Interestingly, among all IRF factors, the mRNA and protein expression levels of IRF3 and IRF7 were significantly upregulated in tumor tissues and associated with poor OS in CRC patients. As IRFs are transcription factors, they may also influence tumor cell development by regulating the transcription of other oncogenes, although the related mechanisms require further investigation. We further assessed the relationship between IRF risk scores and immune and stromal scores in cancer patients to examine why increased IRF3 and IRF7 expression promotes immune cell recruitment without killing tumors. We found that high IRF family score was associated with high TIDE score and high TMB score. It was believed that dysfunction of T cells with high level of infiltration or distinct exclusion of T cells from infiltrating tumors as two primary mechanisms resulting in tumor immune evasion.

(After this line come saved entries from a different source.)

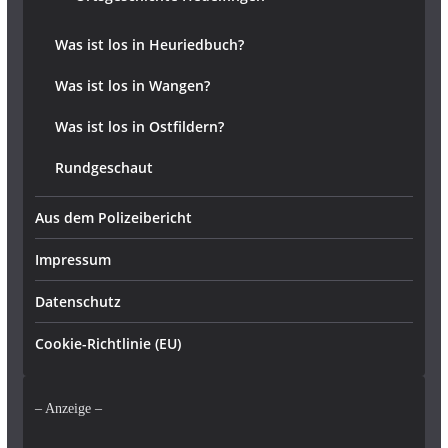
Was ist los in Heuriedbuch?
Was ist los in Wangen?
Was ist los in Ostfildern?
Rundgeschaut
Aus dem Polizeibericht
Impressum
Datenschutz
Cookie-Richtlinie (EU)
– Anzeige –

TIDE is constructed to quantify this effect. Meanwhile, TMB reflects the amounts of mutant proteins brought from neoplasm as well as immunogenic neoantigen load in microenvironment. Hereby, we speculated that IRF family might involve in an imbalance status or even a disorder of immune microenvironment in CRC, more than just attenuating level of tumor immune infiltrations. Since the immune score is calculated by integrating the expression of different immune genes, IRF family involve in the interferon response which represents one type of immune response. Further experimental work is needed to resolve these contradictory results.

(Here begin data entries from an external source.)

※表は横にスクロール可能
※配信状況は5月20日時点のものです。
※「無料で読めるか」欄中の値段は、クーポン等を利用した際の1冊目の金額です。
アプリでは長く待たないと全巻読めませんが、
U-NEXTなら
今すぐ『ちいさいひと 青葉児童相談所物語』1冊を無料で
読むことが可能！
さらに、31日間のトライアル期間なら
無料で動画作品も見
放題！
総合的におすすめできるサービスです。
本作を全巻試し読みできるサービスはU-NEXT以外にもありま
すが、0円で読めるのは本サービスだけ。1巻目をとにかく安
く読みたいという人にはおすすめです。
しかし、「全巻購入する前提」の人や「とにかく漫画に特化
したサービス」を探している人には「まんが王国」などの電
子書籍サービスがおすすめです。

Although, we have previously demonstrated that the translation of the IRF2 protein is repressed by microRNA-18 binding to the 3 ′UTR region of the IRF2 mRNA [
30], in the present study, we found that the IRF family exhibits a high frequency of genetic variations in the COAD cohort. We therefore constructed a competing
ceRNA network containing miRNAs, lncRNAs, and mRNAs expressed at different levels to uncover the underlying regulatory relationships among them. Noncoding RNAs are widely considered to function at every layer of genetic regulation, including duplication, transcription, and translation, especially during cancer development [
31]. Fan performed an integrated investigation, constructing a lncRNA-miRNA-mRNA ceRNA network specific to CRC, and identified components related to the prognosis of CRC patients [
32]. Qi summarized a comprehensive depiction on the ceRNA crosstalk in CRC [
33]. We have also tried to provide novel insights into the connection between coding and noncoding RNAs based on the IRF family, which indicate that HOXC8 and HOXC13, belonging to a highly conserved homeobox family, are regulated by some miRNAs and lncRNAs when mediating the transcription of members of the IRF family. These bioinformatic results point to subsequent experimental validating work.

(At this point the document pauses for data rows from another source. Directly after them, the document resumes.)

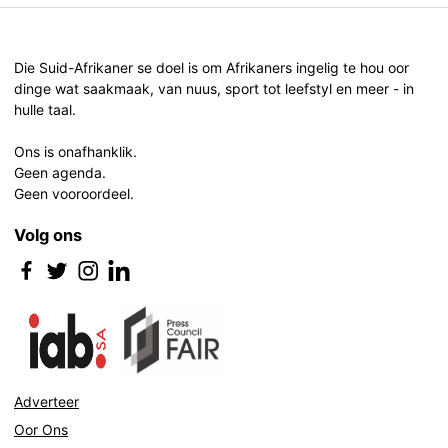
Post
navigation
Die Suid-Afrikaner se doel is om Afrikaners ingelig te hou oor
dinge wat saakmaak, van nuus, sport tot leefstyl en meer - in
hulle taal.
Ons is onafhanklik.
Geen agenda.
Geen vooroordeel.
Volg ons
Adverteer
Oor Ons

There are still several limitations in our study. Clinical studies with large sample size are required to verify the predictive value of risk score established by IRF family. The cellular functions and molecular mechanisms of IRF3 and IRF7 in CRC are warrant for conformation with in vitro and in vivo animal experiments. As the biomarker candidates, IRF family should be evaluated in the context of tumor immunotherapy.